Although the leading actor seems to dominate a performance completely, that actor is often only a mouthpiece: the words spoken so splendidly were written by someone else; the tailor and wigmaker must take some credit for the actor’s appearance; and that the actor should play the part at all was usually the idea of a producer or director.

Even before the actors assemble for the first rehearsal, the producer, director, designer, and—if available—the author have conferred on many important decisions, such as the casting and the design of scenery and clothes. In the commercial theatre, the capacity of the theatre that is selected and the anticipated number of the show’s performances determine the budget and therefore the scale of the production. (Different considerations affect the planning of programs in the subsidized theatre, including responsibility to new writing, to the national heritage, and to a balanced repertoire.) Certainly the most lively part of the work still lies in the period of rehearsal, but much of the artistic imprint has been determined before rehearsals.

The role of the audience

The theatre depends more than most arts upon audience response. If the house is not full, not only does the performance lose money but it also loses force. It is unusual—but not impossible—for new ideas, even for new ways of expressing old ideas, to achieve wide commercial success. With few exceptions, people apparently do not go to the theatre to receive new ideas; they want the thrilling, amusing, or moving expression of old ones.
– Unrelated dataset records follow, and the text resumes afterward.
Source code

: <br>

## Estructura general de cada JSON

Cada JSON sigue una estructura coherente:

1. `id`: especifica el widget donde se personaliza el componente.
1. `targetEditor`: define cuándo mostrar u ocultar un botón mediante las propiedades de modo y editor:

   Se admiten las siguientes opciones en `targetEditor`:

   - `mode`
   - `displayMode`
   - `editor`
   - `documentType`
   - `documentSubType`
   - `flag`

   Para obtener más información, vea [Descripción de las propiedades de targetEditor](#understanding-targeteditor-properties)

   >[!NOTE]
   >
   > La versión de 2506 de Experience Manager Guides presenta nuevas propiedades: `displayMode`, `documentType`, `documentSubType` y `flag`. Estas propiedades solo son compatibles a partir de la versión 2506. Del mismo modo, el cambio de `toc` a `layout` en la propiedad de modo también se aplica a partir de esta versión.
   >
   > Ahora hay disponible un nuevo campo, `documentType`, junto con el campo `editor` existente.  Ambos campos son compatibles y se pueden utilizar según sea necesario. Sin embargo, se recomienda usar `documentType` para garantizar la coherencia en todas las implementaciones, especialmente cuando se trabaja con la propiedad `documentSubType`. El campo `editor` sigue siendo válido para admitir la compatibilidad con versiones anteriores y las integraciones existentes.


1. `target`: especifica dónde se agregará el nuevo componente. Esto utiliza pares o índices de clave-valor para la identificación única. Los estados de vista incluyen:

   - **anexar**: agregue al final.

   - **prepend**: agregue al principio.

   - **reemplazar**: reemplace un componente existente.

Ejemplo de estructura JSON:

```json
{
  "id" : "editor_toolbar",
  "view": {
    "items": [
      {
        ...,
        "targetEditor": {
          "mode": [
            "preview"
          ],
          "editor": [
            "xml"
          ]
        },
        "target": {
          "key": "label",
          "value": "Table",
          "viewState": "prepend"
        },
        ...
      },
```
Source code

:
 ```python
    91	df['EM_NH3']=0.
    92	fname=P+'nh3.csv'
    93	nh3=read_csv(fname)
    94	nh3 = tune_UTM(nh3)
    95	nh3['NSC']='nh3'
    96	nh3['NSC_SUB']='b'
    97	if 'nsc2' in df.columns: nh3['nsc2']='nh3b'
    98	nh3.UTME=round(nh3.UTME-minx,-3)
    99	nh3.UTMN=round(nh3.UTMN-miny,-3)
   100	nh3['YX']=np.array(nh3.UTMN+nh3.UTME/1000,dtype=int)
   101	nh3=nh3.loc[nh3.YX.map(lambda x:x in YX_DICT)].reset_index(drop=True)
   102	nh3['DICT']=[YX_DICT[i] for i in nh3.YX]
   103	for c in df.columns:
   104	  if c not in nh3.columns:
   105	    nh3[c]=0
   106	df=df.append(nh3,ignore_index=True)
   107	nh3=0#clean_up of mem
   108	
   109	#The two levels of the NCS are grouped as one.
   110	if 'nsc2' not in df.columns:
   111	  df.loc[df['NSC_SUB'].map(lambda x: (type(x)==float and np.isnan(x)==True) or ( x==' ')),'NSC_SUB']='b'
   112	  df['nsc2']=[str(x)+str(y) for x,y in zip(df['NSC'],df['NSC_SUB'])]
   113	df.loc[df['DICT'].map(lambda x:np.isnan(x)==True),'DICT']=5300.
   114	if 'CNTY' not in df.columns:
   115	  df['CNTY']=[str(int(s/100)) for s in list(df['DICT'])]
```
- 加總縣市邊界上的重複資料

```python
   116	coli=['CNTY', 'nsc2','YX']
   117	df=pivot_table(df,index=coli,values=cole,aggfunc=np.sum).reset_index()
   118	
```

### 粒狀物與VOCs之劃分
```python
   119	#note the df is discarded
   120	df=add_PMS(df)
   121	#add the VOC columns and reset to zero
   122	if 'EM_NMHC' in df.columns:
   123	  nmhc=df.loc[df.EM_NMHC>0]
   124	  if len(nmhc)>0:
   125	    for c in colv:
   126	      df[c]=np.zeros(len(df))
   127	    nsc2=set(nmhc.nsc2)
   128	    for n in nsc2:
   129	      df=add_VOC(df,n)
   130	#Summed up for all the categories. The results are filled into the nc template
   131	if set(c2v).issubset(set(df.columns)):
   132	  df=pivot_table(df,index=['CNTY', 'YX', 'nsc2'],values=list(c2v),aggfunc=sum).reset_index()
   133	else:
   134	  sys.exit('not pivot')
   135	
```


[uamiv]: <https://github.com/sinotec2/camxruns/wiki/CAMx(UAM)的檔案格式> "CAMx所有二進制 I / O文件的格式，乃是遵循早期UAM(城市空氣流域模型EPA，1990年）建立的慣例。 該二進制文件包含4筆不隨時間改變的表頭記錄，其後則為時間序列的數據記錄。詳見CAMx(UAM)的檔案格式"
If a performance is going well, the members of its audience tend to engage in collective behaviour that subordinates their separate identities to that of the crowd. This phenomenon can be observed not only at the theatre but also at concerts, bullfights, and prizefights. The crowd personality is never as rational as the sum of its members’ intelligence, and it is much more emotional. Members of an audience lose their powers of independent thought; unexpected reserves of passion come into play. Laughter becomes infectious; grave and solid citizens, as members of an audience, can be rendered helpless with mirth by jests that would leave them unmoved if they were alone.

While an audience may typically be a passive participant in a modern theatrical performance, this norm is neither universal nor transhistorical. Until the late 19th century, when auditoriums were first darkened, audiences were highly responsive, demonstrating disapproval as boisterously as approval. This type of involvement is still evident in British pantomime, which is produced annually during the Christmas season. During the 20th century, audience passivity was challenged through the theories of drama associated with Bertolt Brecht and Augusto Boal and through the breaking of various social codes, as occurred in the Théâtre Action in France or the Théâtre Parminou in Quebec. Such interactive relations with the fictional stage world—either bringing audience members onstage to interrupt and redirect action or involving the public unwittingly as witness to a theatre event—are typically engineered to challenge individuals’ political beliefs as well as a society’s norms.